THE TASK —
In every one of the records below, replace each "lens line" with "intrinsics line" and change nothing else.

SUPPLIED ENTRIES —
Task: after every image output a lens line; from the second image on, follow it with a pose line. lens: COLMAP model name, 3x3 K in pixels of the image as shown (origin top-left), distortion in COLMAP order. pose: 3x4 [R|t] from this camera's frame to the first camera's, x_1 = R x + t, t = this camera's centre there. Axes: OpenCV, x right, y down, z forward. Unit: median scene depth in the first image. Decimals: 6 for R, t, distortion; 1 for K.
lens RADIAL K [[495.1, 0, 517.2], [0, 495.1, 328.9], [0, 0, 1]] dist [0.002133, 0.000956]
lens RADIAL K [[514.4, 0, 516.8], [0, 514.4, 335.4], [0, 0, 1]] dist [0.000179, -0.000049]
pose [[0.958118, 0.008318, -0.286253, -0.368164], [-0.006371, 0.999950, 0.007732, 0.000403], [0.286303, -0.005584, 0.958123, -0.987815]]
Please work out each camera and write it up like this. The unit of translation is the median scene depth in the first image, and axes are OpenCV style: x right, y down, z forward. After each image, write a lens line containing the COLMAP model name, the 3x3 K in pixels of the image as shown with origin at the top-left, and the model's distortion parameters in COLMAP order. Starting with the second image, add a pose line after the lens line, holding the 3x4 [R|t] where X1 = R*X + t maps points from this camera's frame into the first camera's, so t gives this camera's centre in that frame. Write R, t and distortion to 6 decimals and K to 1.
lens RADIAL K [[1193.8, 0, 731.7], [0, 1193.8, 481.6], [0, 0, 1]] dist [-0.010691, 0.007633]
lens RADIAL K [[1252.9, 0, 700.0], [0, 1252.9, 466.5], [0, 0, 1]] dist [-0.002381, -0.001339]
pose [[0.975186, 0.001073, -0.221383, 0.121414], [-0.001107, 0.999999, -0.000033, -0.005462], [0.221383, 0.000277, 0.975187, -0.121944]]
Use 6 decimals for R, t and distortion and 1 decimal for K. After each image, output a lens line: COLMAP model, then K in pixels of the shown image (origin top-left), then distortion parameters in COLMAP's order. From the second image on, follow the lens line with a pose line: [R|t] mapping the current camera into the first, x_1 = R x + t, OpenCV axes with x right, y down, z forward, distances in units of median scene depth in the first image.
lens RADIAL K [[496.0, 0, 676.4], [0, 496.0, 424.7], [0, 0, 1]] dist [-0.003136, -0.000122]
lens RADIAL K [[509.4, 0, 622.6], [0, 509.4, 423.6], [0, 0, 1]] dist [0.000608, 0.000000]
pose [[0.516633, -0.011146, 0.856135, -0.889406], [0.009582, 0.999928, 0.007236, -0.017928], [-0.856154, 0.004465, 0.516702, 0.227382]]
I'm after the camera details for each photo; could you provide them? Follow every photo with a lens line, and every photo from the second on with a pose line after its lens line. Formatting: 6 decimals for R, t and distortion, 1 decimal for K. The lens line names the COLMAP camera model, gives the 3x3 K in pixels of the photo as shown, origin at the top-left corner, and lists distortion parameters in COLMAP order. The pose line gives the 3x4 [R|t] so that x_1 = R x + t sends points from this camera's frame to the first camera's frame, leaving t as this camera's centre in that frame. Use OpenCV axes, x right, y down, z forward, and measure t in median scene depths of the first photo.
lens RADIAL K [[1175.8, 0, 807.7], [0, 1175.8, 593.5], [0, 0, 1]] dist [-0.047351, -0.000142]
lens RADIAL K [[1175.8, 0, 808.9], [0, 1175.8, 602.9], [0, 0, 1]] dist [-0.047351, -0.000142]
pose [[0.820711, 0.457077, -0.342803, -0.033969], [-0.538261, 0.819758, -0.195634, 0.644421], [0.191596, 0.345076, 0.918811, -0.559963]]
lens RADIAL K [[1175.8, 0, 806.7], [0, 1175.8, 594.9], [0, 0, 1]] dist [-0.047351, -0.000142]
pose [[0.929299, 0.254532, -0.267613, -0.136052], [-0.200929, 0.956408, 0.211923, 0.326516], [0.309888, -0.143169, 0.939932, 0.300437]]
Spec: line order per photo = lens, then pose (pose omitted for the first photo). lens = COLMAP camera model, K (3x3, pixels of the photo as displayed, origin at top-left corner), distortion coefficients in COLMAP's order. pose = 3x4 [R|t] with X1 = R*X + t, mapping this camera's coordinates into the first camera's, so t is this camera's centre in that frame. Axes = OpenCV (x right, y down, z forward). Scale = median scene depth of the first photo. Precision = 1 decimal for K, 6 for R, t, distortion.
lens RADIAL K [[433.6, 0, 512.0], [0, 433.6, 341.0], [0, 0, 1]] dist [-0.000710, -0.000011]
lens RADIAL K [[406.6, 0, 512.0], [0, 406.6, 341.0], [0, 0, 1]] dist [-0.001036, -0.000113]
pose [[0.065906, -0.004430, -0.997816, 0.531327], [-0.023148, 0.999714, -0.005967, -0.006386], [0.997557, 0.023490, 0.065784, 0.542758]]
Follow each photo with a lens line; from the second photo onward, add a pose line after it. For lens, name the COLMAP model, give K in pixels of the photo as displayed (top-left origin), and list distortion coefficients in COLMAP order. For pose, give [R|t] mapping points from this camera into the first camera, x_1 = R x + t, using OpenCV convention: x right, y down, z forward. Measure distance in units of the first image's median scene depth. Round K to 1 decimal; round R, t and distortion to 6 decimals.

YOUR RESPONSE —
Task: after every image output a intrinsics line; from the second image on, follow it with a pose line. lens: COLMAP model name, 3x3 K in pixels of the image as shown (origin top-left), distortion in COLMAP order. pose: 3x4 [R|t] from this camera's frame to the first camera's, x_1 = R x + t, t = this camera's centre there. Axes: OpenCV, x right, y down, z forward. Unit: median scene depth in the first image. Decimals: 6 for R, t, distortion; 1 for K.
lens RADIAL K [[495.1, 0, 517.2], [0, 495.1, 328.9], [0, 0, 1]] dist [0.002133, 0.000956]
lens RADIAL K [[514.4, 0, 516.8], [0, 514.4, 335.4], [0, 0, 1]] dist [0.000179, -0.000049]
pose [[0.958118, 0.008318, -0.286253, -0.368164], [-0.006371, 0.999950, 0.007732, 0.000403], [0.286303, -0.005584, 0.958123, -0.987815]]
Please work out each camera and write it up like this. The unit of translation is the median scene depth in the first image, and axes are OpenCV style: x right, y down, z forward. After each image, write a intrinsics line containing the COLMAP model name, the 3x3 K in pixels of the image as shown with origin at the top-left, and the model's distortion parameters in COLMAP order. Starting with the second image, add a pose line after the intrinsics line, holding the 3x4 [R|t] where X1 = R*X + t maps points from this camera's frame into the first camera's, so t gives this camera's centre in that frame. Write R, t and distortion to 6 decimals and K to 1.
lens RADIAL K [[1193.8, 0, 731.7], [0, 1193.8, 481.6], [0, 0, 1]] dist [-0.010691, 0.007633]
lens RADIAL K [[1252.9, 0, 700.0], [0, 1252.9, 466.5], [0, 0, 1]] dist [-0.002381, -0.001339]
pose [[0.975186, 0.001073, -0.221383, 0.121414], [-0.001107, 0.999999, -0.000033, -0.005462], [0.221383, 0.000277, 0.975187, -0.121944]]
Use 6 decimals for R, t and distortion and 1 decimal for K. After each image, output a intrinsics line: COLMAP model, then K in pixels of the shown image (origin top-left), then distortion parameters in COLMAP's order. From the second image on, follow the intrinsics line with a pose line: [R|t] mapping the current camera into the first, x_1 = R x + t, OpenCV axes with x right, y down, z forward, distances in units of median scene depth in the first image.
lens RADIAL K [[496.0, 0, 676.4], [0, 496.0, 424.7], [0, 0, 1]] dist [-0.003136, -0.000122]
lens RADIAL K [[509.4, 0, 622.6], [0, 509.4, 423.6], [0, 0, 1]] dist [0.000608, 0.000000]
pose [[0.516633, -0.011146, 0.856135, -0.889406], [0.009582, 0.999928, 0.007236, -0.017928], [-0.856154, 0.004465, 0.516702, 0.227382]]
I'm after the camera details for each photo; could you provide them? Follow every photo with a intrinsics line, and every photo from the second on with a pose line after its intrinsics line. Formatting: 6 decimals for R, t and distortion, 1 decimal for K. The intrinsics line names the COLMAP camera model, gives the 3x3 K in pixels of the photo as shown, origin at the top-left corner, and lists distortion parameters in COLMAP order. The pose line gives the 3x4 [R|t] so that x_1 = R x + t sends points from this camera's frame to the first camera's frame, leaving t as this camera's centre in that frame. Use OpenCV axes, x right, y down, z forward, and measure t in median scene depths of the first photo.
lens RADIAL K [[1175.8, 0, 807.7], [0, 1175.8, 593.5], [0, 0, 1]] dist [-0.047351, -0.000142]
lens RADIAL K [[1175.8, 0, 808.9], [0, 1175.8, 602.9], [0, 0, 1]] dist [-0.047351, -0.000142]
pose [[0.820711, 0.457077, -0.342803, -0.033969], [-0.538261, 0.819758, -0.195634, 0.644421], [0.191596, 0.345076, 0.918811, -0.559963]]
lens RADIAL K [[1175.8, 0, 806.7], [0, 1175.8, 594.9], [0, 0, 1]] dist [-0.047351, -0.000142]
pose [[0.929299, 0.254532, -0.267613, -0.136052], [-0.200929, 0.956408, 0.211923, 0.326516], [0.309888, -0.143169, 0.939932, 0.300437]]
Spec: line order per photo = lens, then pose (pose omitted for the first photo). lens = COLMAP camera model, K (3x3, pixels of the photo as displayed, origin at top-left corner), distortion coefficients in COLMAP's order. pose = 3x4 [R|t] with X1 = R*X + t, mapping this camera's coordinates into the first camera's, so t is this camera's centre in that frame. Axes = OpenCV (x right, y down, z forward). Scale = median scene depth of the first photo. Precision = 1 decimal for K, 6 for R, t, distortion.
lens RADIAL K [[433.6, 0, 512.0], [0, 433.6, 341.0], [0, 0, 1]] dist [-0.000710, -0.000011]
lens RADIAL K [[406.6, 0, 512.0], [0, 406.6, 341.0], [0, 0, 1]] dist [-0.001036, -0.000113]
pose [[0.065906, -0.004430, -0.997816, 0.531327], [-0.023148, 0.999714, -0.005967, -0.006386], [0.997557, 0.023490, 0.065784, 0.542758]]
Follow each photo with a intrinsics line; from the second photo onward, add a pose line after it. For lens, name the COLMAP model, give K in pixels of the photo as displayed (top-left origin), and list distortion coefficients in COLMAP order. For pose, give [R|t] mapping points from this camera into the first camera, x_1 = R x + t, using OpenCV convention: x right, y down, z forward. Measure distance in units of the first image's median scene depth. Round K to 1 decimal; round R, t and distortion to 6 decimals.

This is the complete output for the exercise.